Jean‐patrick Pommier

Zenodo (CERN European Organization for Nuclear Research) June 25, 2026 Peer reviewed DOI: 10.5281/zenodo.20930928 via OpenAlex

Summary

Quantum biology has developed into a field with strong evidence for quantum effects in living systems, particularly in five areas including photosynthesis and magnetoreception. The study proposes two experimental protocols to test if consciousness is influenced by nuclear spin, using noble gas isotopes with DMT and isotopic substitutions of DMT. These experiments aim to provide direct evidence that nuclear spin can affect conscious states.

Study at a glance

Key finding The proposed experiments aim to demonstrate that nuclear spin modulates the conscious state.

Abstract

Quantum biology—the study of non-trivial quantum phenomena in living systems—has matured from a speculative hypothesis into an experimentally grounded discipline.
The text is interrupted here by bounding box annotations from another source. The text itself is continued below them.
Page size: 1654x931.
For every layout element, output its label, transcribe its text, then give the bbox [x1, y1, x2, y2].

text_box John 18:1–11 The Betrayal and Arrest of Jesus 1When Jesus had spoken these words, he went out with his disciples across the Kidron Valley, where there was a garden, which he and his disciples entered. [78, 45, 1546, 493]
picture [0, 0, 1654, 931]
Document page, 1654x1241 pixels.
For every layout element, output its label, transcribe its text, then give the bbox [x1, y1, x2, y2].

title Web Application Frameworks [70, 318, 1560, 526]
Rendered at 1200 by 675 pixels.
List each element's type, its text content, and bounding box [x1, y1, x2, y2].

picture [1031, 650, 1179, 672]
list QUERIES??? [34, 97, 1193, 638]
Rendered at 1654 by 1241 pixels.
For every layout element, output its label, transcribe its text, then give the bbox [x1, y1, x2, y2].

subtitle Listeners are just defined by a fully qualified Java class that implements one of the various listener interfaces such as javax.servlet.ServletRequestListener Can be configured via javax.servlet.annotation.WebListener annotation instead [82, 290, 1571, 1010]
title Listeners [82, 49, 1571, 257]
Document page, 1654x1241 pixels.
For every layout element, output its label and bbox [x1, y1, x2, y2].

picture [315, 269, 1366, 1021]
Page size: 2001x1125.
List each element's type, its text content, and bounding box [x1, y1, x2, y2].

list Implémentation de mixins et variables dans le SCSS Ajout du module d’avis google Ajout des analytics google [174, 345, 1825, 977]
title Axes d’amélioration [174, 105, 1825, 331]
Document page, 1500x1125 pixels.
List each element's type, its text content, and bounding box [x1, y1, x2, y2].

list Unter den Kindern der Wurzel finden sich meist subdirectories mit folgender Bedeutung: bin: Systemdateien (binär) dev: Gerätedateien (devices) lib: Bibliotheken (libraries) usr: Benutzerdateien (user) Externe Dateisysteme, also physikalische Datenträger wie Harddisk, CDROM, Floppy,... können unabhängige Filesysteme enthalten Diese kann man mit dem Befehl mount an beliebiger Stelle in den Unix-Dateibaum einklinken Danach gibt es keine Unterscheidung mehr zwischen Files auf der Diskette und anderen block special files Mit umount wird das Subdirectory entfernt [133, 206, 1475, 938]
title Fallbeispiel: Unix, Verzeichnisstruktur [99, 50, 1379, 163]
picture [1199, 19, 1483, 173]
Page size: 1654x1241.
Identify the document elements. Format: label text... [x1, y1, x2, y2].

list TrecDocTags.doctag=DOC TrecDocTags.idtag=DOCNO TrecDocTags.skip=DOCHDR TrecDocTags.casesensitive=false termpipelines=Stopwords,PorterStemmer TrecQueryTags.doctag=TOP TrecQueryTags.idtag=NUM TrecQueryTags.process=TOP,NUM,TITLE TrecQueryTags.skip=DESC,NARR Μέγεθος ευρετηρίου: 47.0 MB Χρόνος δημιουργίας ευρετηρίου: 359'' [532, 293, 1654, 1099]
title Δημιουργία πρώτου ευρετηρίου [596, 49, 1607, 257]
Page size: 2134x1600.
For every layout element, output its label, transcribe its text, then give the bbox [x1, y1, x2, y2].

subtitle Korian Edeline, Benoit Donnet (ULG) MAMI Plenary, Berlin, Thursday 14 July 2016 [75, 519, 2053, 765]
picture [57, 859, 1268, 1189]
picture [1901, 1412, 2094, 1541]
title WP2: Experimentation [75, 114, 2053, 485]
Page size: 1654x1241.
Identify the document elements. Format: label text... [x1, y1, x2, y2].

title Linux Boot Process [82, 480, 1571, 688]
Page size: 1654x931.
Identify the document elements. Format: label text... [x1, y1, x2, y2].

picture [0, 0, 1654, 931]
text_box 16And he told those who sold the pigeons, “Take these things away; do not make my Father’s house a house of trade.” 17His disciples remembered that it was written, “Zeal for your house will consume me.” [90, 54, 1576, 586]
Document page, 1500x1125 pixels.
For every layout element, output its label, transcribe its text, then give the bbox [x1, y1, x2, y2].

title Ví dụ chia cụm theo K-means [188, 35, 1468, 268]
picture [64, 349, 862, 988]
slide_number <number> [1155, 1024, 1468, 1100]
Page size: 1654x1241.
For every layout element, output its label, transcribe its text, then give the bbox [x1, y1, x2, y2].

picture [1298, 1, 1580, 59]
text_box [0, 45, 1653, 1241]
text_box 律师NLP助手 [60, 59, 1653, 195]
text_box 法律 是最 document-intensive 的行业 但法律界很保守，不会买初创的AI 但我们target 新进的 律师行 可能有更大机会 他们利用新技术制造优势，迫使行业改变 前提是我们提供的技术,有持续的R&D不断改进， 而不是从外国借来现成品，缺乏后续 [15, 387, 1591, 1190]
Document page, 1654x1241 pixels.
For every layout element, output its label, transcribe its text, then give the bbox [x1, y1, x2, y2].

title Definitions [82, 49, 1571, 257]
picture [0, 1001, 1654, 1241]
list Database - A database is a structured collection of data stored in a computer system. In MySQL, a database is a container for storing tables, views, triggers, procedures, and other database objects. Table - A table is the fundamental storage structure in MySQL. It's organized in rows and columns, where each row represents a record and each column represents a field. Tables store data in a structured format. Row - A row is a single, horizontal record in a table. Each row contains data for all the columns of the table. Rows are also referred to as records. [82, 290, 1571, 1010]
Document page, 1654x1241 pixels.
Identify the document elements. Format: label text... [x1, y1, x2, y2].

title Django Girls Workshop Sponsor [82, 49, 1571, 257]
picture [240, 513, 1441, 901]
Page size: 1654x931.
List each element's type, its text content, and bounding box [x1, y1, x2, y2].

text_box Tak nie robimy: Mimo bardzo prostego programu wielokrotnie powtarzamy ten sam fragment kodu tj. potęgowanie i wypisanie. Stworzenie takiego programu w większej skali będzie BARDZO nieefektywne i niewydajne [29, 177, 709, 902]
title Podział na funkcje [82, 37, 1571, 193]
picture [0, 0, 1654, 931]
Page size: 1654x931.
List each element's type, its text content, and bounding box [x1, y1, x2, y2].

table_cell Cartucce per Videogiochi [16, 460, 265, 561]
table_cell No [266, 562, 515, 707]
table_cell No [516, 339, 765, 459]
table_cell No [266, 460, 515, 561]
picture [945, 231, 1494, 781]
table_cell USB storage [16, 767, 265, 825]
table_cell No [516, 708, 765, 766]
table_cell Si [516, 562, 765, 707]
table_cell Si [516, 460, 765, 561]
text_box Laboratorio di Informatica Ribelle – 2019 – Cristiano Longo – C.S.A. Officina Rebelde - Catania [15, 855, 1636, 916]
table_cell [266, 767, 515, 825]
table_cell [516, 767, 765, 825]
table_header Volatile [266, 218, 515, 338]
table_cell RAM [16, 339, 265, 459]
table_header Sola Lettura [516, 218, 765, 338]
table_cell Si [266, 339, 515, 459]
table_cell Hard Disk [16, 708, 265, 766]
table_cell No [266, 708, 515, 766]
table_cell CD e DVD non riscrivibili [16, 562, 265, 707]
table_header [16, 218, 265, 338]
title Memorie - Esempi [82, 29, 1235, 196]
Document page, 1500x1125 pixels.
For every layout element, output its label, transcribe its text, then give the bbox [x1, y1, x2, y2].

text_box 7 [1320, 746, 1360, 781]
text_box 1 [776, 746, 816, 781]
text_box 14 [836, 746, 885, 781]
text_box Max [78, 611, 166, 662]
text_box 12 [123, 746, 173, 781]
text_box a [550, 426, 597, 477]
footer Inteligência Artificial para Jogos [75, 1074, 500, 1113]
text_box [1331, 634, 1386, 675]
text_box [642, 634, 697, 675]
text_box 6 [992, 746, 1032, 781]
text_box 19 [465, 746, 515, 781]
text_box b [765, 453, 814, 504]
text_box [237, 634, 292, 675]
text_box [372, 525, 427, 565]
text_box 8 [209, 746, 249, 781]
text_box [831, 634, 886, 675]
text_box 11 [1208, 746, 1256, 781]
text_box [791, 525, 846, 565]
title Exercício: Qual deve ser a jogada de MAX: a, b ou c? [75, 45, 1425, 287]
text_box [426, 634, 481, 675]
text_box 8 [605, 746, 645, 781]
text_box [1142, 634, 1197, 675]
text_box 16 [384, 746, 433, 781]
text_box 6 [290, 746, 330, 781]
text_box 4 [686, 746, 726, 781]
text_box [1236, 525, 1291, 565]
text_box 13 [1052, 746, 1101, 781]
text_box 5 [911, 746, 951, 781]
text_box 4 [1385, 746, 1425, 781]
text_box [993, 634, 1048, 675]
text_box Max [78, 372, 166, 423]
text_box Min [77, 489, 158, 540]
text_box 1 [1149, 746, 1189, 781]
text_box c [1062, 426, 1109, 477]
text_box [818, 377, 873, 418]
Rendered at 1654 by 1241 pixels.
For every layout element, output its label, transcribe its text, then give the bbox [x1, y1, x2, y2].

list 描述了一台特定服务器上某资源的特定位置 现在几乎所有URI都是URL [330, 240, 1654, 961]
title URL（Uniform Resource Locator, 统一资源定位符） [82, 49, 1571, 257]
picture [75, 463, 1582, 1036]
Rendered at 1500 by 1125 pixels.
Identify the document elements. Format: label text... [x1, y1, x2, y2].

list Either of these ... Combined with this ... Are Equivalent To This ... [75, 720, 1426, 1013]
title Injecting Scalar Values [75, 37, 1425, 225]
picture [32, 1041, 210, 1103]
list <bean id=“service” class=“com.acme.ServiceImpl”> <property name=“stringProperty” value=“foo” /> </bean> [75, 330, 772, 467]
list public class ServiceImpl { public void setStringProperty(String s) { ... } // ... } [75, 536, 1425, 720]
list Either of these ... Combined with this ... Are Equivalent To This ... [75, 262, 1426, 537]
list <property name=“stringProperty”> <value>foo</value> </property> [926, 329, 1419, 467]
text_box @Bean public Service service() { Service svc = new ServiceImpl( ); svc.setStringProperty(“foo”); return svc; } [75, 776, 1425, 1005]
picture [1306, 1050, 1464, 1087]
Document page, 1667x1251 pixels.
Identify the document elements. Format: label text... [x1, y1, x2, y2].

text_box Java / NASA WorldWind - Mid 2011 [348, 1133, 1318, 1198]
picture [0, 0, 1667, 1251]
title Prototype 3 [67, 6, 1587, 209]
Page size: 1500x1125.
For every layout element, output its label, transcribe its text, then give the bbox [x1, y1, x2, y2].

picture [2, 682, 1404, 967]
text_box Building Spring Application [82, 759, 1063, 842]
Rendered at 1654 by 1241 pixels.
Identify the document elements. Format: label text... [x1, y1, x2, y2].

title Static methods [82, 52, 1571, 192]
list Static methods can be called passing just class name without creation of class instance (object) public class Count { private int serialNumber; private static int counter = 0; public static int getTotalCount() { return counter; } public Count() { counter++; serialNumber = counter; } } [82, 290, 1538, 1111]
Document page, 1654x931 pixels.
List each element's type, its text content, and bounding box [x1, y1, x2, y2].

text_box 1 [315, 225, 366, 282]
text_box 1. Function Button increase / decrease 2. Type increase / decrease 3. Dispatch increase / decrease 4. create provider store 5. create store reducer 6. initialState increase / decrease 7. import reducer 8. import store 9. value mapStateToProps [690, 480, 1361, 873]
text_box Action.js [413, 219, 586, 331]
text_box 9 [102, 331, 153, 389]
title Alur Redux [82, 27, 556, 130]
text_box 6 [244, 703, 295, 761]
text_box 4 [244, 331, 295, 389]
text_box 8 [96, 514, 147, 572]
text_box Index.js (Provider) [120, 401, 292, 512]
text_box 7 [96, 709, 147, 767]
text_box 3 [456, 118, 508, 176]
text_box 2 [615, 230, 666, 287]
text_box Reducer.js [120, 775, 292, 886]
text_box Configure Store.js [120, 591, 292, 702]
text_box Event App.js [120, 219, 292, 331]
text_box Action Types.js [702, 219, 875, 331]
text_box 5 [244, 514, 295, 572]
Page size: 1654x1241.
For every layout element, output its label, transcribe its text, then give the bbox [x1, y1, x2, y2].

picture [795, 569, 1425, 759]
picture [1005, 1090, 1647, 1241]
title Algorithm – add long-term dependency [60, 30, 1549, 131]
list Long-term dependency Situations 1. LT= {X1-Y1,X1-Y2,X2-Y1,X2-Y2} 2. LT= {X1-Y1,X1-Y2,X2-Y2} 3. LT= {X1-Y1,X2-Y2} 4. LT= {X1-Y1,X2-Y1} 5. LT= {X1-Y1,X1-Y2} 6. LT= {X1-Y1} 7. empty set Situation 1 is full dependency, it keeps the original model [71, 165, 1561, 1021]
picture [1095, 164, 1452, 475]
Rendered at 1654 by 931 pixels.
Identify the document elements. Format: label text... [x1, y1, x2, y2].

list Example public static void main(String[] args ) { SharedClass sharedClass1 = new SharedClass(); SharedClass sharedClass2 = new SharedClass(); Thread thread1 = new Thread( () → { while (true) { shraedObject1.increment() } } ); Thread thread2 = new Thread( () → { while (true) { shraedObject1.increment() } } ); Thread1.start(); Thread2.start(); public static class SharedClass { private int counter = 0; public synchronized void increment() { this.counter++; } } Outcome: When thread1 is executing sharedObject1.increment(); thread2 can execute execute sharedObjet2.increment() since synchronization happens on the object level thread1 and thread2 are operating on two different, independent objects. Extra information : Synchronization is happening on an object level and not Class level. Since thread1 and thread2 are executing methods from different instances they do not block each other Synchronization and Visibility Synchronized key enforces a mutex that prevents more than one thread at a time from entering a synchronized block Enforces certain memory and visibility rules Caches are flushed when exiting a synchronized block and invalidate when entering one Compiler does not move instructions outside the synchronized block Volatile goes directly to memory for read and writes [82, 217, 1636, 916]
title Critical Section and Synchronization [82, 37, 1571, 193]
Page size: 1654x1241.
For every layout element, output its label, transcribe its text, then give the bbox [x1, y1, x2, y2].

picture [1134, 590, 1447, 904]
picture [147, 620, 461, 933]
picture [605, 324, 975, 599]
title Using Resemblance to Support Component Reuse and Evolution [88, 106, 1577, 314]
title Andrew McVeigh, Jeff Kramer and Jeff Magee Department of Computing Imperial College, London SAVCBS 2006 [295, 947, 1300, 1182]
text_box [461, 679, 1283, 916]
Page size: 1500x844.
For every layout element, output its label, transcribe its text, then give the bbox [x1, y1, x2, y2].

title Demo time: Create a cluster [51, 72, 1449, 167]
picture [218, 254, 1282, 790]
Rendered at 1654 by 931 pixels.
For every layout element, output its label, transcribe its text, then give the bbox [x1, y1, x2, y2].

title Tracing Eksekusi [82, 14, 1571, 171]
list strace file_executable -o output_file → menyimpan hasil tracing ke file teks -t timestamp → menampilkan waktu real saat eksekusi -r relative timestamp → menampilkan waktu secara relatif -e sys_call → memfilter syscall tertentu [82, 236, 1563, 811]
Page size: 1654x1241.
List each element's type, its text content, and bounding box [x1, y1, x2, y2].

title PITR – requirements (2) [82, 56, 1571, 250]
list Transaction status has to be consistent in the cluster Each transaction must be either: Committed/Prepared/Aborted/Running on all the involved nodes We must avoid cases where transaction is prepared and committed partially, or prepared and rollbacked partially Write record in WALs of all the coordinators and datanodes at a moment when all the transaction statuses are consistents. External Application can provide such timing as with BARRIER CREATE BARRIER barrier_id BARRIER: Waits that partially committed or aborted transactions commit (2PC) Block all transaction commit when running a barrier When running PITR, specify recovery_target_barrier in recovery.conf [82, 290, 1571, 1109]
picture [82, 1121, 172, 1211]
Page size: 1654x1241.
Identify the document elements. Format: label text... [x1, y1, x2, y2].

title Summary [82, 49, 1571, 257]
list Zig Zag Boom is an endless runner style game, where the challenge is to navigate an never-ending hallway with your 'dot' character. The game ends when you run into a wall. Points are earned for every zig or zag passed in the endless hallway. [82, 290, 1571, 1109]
Five domains now exhibit strong evidence for quantum effects at biological temperatures: photosynthetic energy transfer, avian magnetoreception, enzymatic hydrogen tunneling, olfactory vibration sensing, and anesthetic isotope effects. We review these domains, identify the common physical substrate (radical pairs, coherent exciton transport, and nuclear spin), and argue that they converge on a single unexplored frontier: the quantum basis of conscious experience. We describe two proposed experimental protocols that would directly test whether consciousness is sensitive to nuclear spin: (i) a factorial fMRI design crossing noble gas isotopes (83 Kr, 129 Xe) with the psychedelic DMT [21], and (ii) an isotopic substitution of the psychedelic molecule itself (13 C-DMT, 15 N-DMT) to isolate the Magnetic Isotope Effect from the Kinetic Isotope Effect [22]. Together, these protocols would provide the first direct evidence that a quantum degree of freedom—nuclear spin—modulates the conscious state.